Wormwood makes many compelling formal choices, many of which will be clarified in further installments. Morris forgoes his Interrotron-informed visual style for his interviews and instead employs a multi-camera set-up, which allows him to “chop up” shots of Eric from multiple angles into different patterns. The cinematography is frenetic and occasionally chaotic, but it’s fitting of both the style and tone of the series. Morris intersperses photographs, old footage, and close-ups of newspaper clippings and other documents between the interviews that simulates the unconscious mind’s capacity for free association.
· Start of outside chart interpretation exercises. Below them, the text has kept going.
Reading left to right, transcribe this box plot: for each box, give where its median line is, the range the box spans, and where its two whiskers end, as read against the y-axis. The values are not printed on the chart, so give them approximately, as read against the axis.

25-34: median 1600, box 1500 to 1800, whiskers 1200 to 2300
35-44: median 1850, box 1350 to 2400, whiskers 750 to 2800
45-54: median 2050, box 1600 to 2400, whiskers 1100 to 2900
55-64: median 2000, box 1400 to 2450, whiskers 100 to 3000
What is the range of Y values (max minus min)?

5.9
Then there are the dramatizations of Frank’s last days (Morris apparently hates the word “reenactment,” a description that also doesn’t really apply to Wormwood), which serve to purposefully muddy all the waters. DPs Ellen Kuras and Igor Martinovic shoot these scenes with a Rockwellian bent, capturing the superficially placid 1950s life. But they also fill the frame with visual digressions and outright hallucinatory imagery. In the cabin when Frank and fellow members of the Special Operations division at Fort Detrick are slipped LSD, Morris lingers on a shot of a moose head that briefly appears to snort. In that same vein, we learn that the shadowy man wading in the water was Frank in the woods of Maine. Or did he? Was Frank even at the cabin? “You kind of lose a baseline of assumptions because now you’re questioning everything,” Eric says near the end of the episode. Wormwood strives to place you in that mindset.


Stray observations

  • Welcome to Wormwood coverage at The A.V. Club. My name is Vikram Murthi and I will be your host for the next week. Recaps will drop every day until Saturday. I have seen the full series and I will try to keep “spoilers” (if you can call them that) to a minimum. And if you’re looking for further Wormwood coverage, read Mike D’Angelo’s review of the theatrical cut here.
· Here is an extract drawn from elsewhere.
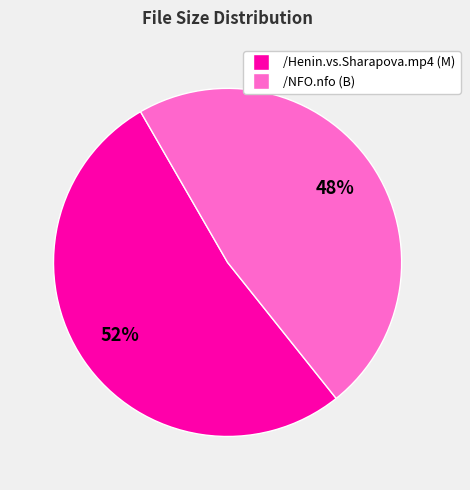

To the nearest percent, what portion does /Henin.vs.Sharapova.mp4 represent?

52%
  • If the collage style of Eric’s interviews feels random and haphazard, trust me when I say that it will make sense going forward.
  • “We’re the only people in the whole history of this country who ever got an apology from the president in the Oval Office for the unintended consequences of some government policy. I mean, you really gotta stop for a minute and pause and go, ‘Wow. How often does that happen?’ That would be zero. It doesn’t happen.”